# What's the difference between these 2 versions of Kontakt 5 ?



## korgoasys (Jun 8, 2012)

Hi everyone, 

When I load K5 (version 5.0.2) into Cubase 5 (64 bit) on my PC, I find 2 options in the drop-down from the VST Instruments panel namely 'Kontakt5 16out' or 'Kontakt5 8out'. I don't seem to notice any difference between the 2, sonically or otherwise. Is there any ? 

Regards,
Patrick


----------



## mk282 (Jun 8, 2012)

Number of audio outputs available.


----------



## Reegs (Jun 8, 2012)

mk282 @ Fri Jun 08 said:


> Number of audio outputs available.



Yup. There's a small reduction in memory/CPU usage for the lighter VST versions, too.

Kontakt5 - 32 mono outputs (16 stereo, or you can group them to surrounds)
Kontakt5 16out - 16 mono out (8 stereo)
Kontakt5 8out - 8 mono out (4 stereo)


----------



## mk282 (Jun 9, 2012)

Reegs @ 9.6.2012 said:


> Kontakt5 - 32 mono outputs (16 stereo, or you can group them to surrounds)

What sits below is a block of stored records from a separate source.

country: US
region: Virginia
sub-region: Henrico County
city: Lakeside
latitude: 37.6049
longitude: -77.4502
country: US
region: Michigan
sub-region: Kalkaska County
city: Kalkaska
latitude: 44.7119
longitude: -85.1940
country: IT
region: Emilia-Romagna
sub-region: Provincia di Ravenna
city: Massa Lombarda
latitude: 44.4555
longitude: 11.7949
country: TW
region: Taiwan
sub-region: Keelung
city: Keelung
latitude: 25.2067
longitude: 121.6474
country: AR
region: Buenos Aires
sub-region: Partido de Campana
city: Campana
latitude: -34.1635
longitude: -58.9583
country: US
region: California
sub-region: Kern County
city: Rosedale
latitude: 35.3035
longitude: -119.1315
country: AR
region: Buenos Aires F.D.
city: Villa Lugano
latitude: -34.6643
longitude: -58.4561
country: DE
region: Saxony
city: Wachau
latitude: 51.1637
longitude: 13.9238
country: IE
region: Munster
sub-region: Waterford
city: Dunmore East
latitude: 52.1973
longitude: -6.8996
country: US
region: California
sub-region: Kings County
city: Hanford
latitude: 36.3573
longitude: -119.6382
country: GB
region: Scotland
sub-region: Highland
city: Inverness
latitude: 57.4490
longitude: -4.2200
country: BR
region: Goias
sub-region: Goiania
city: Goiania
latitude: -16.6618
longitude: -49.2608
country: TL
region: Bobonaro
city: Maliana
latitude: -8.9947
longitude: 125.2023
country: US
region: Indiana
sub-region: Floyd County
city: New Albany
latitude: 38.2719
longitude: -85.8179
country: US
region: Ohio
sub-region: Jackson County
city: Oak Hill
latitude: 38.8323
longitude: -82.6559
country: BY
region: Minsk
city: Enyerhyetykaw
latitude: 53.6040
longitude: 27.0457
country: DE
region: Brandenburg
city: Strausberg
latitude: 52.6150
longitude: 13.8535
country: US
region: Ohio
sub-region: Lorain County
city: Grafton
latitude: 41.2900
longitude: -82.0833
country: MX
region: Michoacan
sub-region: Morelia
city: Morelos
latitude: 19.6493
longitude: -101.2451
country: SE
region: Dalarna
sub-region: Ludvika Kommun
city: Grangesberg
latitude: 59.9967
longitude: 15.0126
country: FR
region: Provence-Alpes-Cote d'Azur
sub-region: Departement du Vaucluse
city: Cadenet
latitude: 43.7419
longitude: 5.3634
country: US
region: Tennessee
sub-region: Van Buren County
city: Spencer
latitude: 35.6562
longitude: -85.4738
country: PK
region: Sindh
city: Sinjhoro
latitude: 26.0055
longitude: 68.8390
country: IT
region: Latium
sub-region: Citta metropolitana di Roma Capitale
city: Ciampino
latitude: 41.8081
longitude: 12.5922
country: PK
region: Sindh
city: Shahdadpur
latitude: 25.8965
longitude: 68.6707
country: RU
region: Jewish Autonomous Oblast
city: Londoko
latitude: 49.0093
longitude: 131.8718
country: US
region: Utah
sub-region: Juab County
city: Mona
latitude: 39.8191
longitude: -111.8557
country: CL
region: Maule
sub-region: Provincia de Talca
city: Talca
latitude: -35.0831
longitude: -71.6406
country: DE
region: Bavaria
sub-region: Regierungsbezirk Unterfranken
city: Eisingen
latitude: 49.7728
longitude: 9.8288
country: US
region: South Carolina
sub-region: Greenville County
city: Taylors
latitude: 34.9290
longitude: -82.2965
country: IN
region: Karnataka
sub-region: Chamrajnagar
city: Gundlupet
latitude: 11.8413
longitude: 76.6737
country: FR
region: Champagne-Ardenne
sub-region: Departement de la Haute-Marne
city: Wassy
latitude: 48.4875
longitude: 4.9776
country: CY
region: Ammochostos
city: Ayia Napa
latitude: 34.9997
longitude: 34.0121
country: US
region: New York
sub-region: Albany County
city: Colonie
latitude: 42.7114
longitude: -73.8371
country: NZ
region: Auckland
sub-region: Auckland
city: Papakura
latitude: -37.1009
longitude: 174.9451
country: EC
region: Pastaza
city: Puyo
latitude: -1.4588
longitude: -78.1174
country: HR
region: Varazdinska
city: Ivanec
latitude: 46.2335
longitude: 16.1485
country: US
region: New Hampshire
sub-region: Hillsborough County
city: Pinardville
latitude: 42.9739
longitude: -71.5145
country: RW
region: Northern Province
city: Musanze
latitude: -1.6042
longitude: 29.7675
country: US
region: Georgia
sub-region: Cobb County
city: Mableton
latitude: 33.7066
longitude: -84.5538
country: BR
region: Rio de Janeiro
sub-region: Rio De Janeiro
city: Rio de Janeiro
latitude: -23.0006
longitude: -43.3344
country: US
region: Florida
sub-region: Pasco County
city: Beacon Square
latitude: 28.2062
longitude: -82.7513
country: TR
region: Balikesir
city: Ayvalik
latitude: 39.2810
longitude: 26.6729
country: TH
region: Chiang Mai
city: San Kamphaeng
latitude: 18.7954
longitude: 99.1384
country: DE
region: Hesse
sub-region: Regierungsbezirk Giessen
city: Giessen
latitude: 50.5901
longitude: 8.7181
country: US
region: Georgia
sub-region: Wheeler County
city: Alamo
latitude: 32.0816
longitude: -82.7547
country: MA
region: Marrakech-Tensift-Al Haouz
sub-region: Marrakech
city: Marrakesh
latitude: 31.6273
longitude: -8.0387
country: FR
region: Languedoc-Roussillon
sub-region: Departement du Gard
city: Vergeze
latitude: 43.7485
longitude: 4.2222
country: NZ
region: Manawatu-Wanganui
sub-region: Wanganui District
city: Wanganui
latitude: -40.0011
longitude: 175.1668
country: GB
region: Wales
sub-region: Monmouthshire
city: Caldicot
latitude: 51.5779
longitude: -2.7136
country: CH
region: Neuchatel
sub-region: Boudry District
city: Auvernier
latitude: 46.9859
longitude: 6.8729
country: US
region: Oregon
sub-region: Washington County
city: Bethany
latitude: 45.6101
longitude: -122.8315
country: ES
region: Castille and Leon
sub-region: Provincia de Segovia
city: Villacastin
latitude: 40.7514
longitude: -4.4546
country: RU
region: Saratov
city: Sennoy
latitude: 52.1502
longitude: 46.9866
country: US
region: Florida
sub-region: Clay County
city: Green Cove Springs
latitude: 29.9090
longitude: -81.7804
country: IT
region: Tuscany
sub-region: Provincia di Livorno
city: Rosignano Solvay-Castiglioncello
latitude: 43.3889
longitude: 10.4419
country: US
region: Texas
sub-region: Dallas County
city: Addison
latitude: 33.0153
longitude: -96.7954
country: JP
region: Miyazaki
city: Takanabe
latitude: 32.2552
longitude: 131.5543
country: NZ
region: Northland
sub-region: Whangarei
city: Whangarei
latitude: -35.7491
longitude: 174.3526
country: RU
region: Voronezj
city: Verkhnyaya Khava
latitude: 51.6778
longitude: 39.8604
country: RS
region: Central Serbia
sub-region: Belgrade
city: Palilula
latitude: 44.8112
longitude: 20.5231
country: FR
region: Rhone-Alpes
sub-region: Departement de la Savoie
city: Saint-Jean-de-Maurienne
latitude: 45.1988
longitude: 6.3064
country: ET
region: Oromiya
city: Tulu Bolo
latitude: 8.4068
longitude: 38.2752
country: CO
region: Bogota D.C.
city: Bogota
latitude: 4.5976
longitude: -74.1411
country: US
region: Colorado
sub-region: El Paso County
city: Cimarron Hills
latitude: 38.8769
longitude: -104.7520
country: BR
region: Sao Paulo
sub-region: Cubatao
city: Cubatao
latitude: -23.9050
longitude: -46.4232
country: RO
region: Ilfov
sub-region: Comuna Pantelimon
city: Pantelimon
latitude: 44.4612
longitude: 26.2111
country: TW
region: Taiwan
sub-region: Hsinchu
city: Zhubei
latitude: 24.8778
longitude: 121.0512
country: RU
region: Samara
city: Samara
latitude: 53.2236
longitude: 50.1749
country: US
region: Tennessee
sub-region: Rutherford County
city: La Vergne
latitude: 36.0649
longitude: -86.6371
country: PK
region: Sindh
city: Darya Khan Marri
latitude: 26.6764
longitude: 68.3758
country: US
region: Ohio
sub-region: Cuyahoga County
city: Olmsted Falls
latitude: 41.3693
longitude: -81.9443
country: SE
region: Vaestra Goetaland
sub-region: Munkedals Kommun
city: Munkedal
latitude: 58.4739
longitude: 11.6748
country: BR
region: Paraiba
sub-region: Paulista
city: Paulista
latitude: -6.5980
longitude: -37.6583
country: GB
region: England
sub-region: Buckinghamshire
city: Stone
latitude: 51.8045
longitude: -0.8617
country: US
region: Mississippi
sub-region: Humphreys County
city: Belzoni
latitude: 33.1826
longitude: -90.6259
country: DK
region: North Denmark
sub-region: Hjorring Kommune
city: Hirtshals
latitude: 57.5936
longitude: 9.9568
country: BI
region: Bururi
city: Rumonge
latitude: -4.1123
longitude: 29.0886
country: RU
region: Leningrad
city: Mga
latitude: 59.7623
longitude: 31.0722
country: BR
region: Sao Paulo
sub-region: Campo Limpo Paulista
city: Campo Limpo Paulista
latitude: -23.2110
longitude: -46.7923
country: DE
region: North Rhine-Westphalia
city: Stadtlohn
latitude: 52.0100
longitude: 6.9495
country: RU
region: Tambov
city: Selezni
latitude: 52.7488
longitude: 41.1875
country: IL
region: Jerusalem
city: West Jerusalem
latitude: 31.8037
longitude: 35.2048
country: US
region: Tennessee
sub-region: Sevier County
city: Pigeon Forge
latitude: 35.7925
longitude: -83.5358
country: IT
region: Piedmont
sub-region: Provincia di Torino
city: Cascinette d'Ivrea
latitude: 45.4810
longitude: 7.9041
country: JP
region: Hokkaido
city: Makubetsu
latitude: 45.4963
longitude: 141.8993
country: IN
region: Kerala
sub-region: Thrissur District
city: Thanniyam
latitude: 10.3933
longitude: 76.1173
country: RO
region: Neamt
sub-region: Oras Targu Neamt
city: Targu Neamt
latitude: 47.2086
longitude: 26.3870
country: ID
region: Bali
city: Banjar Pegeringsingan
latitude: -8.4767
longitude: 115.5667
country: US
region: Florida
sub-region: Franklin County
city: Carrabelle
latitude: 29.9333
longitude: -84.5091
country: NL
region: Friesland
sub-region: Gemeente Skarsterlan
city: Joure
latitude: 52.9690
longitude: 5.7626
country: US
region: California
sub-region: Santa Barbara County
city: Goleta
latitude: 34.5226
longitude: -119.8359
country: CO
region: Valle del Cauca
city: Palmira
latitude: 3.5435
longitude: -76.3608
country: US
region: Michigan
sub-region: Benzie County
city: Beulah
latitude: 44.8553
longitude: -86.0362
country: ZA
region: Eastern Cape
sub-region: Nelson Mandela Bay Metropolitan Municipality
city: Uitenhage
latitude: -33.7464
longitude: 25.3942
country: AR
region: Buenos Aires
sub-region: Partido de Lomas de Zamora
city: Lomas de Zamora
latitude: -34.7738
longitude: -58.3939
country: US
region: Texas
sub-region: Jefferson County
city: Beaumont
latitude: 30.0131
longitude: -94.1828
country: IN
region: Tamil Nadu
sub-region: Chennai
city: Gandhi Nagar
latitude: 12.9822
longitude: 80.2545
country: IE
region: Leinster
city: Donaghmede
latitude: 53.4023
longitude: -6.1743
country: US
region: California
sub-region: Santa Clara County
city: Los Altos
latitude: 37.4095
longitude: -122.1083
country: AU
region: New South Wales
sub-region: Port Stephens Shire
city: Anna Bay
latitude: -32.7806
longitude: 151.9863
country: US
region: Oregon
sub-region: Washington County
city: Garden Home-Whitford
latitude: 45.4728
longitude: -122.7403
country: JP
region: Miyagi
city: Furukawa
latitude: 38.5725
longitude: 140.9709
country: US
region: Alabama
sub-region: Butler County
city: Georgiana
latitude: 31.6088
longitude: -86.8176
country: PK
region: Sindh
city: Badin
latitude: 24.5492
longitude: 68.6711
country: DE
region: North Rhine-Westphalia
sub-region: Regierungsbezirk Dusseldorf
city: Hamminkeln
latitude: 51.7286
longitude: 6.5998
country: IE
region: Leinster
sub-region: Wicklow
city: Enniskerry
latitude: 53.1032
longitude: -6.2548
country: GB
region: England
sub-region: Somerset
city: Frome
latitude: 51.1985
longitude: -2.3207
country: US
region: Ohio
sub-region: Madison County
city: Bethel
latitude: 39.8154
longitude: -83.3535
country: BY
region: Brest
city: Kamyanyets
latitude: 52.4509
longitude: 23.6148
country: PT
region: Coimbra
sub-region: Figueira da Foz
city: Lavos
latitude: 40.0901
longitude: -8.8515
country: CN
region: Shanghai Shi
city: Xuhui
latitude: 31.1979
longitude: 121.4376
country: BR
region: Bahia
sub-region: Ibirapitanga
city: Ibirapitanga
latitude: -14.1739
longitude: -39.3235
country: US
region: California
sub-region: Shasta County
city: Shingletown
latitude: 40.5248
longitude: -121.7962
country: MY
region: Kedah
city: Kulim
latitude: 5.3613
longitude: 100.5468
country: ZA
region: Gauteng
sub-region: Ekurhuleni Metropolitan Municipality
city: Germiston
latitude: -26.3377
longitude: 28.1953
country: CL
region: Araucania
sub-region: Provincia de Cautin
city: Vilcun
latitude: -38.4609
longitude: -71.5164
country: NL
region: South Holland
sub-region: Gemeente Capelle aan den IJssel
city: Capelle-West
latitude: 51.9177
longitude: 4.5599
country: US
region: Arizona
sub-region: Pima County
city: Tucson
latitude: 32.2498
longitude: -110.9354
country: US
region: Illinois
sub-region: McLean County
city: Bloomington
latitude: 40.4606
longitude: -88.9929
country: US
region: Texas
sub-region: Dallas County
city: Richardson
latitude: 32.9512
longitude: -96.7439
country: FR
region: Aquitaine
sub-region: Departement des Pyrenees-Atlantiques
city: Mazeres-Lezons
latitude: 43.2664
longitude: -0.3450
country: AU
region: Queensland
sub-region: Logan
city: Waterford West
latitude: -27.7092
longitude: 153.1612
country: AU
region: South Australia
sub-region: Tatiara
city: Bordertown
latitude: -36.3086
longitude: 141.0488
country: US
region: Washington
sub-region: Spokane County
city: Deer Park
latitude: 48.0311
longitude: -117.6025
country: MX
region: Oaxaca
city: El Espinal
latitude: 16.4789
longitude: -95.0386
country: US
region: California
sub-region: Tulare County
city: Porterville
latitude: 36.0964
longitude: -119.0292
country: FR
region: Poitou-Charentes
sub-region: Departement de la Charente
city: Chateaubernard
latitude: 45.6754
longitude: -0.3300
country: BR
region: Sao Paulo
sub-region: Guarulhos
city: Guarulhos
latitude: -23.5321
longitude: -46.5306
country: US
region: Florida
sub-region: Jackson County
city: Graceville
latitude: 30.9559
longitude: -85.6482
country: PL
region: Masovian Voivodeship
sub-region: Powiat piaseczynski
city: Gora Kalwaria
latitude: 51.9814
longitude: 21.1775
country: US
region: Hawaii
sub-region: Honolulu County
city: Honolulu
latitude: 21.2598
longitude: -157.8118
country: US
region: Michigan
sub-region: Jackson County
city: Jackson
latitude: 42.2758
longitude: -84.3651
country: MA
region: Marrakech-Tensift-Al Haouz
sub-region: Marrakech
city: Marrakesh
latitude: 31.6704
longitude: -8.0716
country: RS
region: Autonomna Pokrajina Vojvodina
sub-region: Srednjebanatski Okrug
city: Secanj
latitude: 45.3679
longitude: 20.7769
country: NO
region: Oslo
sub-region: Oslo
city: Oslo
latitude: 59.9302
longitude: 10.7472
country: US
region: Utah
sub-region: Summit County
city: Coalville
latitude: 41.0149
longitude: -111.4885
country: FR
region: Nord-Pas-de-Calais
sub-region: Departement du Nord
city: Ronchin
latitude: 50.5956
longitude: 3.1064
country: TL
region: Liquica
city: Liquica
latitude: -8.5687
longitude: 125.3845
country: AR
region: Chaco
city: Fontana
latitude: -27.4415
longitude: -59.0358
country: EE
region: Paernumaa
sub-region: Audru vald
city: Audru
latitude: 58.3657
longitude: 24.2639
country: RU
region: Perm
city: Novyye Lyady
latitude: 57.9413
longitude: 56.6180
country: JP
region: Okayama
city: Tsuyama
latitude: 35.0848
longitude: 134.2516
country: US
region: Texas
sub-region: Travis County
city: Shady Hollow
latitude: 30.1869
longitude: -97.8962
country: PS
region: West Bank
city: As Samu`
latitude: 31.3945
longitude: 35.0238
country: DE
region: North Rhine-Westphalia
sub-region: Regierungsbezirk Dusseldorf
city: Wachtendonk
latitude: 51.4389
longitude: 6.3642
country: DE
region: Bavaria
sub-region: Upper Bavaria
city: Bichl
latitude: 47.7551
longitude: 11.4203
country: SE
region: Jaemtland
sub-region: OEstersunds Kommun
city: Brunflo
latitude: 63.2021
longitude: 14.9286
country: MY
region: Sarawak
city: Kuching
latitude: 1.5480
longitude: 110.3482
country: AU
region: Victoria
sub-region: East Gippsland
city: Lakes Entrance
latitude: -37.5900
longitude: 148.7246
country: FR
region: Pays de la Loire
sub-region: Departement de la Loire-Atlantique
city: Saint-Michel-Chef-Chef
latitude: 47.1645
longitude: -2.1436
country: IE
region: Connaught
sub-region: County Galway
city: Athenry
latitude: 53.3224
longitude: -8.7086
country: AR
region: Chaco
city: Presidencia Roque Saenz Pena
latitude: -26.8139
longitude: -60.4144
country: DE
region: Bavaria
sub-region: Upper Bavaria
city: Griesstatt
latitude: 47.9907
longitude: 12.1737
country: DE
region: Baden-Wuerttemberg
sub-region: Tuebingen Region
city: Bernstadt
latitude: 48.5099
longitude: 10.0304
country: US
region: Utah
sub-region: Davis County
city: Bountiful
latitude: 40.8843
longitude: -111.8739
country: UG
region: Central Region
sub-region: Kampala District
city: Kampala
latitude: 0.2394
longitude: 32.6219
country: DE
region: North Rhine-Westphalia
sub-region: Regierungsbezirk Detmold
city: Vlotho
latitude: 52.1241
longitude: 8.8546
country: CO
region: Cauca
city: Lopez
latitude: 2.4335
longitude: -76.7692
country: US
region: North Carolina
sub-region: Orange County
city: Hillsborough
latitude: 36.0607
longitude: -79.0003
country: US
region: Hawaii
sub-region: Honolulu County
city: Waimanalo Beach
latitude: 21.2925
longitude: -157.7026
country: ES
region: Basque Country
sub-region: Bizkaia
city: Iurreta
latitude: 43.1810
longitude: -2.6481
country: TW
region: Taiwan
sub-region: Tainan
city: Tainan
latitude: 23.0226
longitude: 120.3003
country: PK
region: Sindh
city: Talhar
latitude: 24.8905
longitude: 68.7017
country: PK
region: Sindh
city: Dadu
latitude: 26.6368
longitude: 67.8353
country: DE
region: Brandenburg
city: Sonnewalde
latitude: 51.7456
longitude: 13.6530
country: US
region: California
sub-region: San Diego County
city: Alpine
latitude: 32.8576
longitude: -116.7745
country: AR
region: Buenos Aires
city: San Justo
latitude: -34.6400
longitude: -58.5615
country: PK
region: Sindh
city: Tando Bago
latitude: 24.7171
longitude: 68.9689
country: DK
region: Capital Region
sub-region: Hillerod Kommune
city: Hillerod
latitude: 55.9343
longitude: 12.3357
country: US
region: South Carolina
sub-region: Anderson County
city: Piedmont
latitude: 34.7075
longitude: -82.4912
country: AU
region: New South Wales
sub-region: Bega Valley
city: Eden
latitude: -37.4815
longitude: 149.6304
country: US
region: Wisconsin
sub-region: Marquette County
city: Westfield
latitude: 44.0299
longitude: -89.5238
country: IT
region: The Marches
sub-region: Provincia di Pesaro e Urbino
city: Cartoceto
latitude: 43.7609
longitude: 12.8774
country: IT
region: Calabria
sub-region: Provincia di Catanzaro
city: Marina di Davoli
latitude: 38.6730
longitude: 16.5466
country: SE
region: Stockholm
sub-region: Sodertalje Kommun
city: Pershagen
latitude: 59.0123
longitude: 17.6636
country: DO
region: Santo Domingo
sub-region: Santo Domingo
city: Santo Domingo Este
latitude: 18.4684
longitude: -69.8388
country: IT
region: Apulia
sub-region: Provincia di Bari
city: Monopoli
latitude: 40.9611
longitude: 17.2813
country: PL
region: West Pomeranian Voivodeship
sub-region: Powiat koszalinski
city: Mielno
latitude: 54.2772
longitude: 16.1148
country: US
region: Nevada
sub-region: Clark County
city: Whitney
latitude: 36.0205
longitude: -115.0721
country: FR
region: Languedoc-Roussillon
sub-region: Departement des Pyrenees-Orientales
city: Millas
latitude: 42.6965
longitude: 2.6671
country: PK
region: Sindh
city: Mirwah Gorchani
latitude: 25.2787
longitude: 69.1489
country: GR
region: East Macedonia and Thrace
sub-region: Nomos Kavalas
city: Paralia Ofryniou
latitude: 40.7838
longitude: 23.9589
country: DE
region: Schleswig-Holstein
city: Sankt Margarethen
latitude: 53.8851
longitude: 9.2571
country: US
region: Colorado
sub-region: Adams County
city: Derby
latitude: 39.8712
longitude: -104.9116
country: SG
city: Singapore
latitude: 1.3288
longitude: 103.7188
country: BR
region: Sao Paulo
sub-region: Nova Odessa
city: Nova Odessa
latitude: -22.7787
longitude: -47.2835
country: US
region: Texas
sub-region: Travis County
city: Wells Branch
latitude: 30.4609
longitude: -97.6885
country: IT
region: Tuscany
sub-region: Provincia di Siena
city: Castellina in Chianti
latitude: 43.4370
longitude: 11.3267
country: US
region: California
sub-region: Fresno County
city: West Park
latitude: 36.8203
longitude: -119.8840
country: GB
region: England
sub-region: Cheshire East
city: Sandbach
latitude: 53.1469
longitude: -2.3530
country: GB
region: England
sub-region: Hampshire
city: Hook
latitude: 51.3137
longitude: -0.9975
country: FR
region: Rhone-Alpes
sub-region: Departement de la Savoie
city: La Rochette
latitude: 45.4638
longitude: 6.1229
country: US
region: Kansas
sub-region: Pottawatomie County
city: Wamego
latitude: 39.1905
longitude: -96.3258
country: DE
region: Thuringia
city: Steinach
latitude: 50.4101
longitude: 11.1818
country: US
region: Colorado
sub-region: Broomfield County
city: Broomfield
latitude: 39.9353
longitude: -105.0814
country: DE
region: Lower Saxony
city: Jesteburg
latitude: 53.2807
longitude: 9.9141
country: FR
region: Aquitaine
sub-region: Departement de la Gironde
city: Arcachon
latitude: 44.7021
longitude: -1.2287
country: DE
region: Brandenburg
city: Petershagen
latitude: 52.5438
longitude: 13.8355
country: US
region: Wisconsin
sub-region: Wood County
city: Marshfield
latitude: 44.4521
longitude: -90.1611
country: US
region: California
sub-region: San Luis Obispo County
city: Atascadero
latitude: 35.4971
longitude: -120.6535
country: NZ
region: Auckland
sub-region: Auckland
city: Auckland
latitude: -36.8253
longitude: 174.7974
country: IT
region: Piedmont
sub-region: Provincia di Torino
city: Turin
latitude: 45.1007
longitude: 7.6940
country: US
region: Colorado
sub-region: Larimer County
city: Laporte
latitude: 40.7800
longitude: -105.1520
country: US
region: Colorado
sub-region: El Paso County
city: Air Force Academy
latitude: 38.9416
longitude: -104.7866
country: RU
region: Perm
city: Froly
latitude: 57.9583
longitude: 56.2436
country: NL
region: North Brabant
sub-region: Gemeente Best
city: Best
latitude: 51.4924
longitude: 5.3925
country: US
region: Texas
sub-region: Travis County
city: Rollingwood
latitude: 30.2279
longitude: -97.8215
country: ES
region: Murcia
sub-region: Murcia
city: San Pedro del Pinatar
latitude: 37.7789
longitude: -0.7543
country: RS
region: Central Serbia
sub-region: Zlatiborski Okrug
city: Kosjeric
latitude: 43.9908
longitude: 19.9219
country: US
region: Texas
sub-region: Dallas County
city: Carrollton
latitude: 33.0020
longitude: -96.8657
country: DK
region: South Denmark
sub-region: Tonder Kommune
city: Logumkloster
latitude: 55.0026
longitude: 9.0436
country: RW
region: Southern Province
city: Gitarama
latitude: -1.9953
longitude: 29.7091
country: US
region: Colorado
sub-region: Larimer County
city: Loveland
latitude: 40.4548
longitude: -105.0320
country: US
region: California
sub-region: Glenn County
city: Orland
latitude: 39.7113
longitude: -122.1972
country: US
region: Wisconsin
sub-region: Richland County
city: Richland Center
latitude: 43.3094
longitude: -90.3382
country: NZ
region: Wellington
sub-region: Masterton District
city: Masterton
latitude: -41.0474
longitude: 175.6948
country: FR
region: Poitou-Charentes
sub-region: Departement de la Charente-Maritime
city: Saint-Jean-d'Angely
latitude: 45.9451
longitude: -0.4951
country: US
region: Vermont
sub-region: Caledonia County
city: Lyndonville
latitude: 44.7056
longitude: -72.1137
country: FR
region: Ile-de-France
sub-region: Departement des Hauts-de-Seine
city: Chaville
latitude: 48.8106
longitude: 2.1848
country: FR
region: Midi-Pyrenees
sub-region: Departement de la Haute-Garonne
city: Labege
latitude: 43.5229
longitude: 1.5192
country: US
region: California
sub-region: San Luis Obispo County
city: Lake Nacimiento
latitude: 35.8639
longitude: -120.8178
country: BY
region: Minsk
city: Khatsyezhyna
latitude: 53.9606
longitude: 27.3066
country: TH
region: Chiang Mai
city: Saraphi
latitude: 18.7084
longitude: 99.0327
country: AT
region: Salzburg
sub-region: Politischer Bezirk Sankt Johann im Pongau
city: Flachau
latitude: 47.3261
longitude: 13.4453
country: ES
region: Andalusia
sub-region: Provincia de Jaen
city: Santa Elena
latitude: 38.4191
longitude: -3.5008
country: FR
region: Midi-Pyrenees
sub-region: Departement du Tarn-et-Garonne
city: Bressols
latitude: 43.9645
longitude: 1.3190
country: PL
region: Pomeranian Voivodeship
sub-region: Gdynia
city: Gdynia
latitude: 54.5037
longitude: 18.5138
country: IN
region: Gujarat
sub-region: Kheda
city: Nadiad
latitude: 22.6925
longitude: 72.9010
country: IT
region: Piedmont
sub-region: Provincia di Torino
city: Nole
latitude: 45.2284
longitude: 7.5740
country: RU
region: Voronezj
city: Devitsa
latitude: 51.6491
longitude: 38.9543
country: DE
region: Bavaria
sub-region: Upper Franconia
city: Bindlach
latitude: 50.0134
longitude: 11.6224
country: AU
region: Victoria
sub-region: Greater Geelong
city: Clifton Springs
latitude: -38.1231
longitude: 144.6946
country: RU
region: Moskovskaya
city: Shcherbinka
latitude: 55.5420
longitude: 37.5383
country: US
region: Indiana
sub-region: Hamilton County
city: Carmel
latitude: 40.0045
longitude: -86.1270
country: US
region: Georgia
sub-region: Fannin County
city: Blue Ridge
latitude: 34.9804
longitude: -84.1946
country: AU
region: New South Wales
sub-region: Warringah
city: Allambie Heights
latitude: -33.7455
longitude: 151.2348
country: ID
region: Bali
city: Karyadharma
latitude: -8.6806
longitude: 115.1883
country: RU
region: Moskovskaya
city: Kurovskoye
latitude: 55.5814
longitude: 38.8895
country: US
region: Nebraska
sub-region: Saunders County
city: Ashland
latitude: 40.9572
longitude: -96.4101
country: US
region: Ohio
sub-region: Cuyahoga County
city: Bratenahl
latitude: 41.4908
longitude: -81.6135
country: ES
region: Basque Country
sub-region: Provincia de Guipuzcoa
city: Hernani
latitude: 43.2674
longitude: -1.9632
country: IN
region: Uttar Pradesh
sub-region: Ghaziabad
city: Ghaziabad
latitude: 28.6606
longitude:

Nope, 64 mono outputs (as seen by Reaper).


----------



## Reegs (Jun 9, 2012)

mk282 @ Sat Jun 09 said:


> Reegs @ 9.6.2012 said:
> 
> 
> > Kontakt5 - 32 mono outputs (16 stereo, or you can group them to surrounds)
> ...



Yes, 64 mono (32 stereo). I was going from memory. My mistake, thanks for the correction.


----------



## korgoasys (Jun 11, 2012)

Thank you everyone for your replies,

Patrick


----------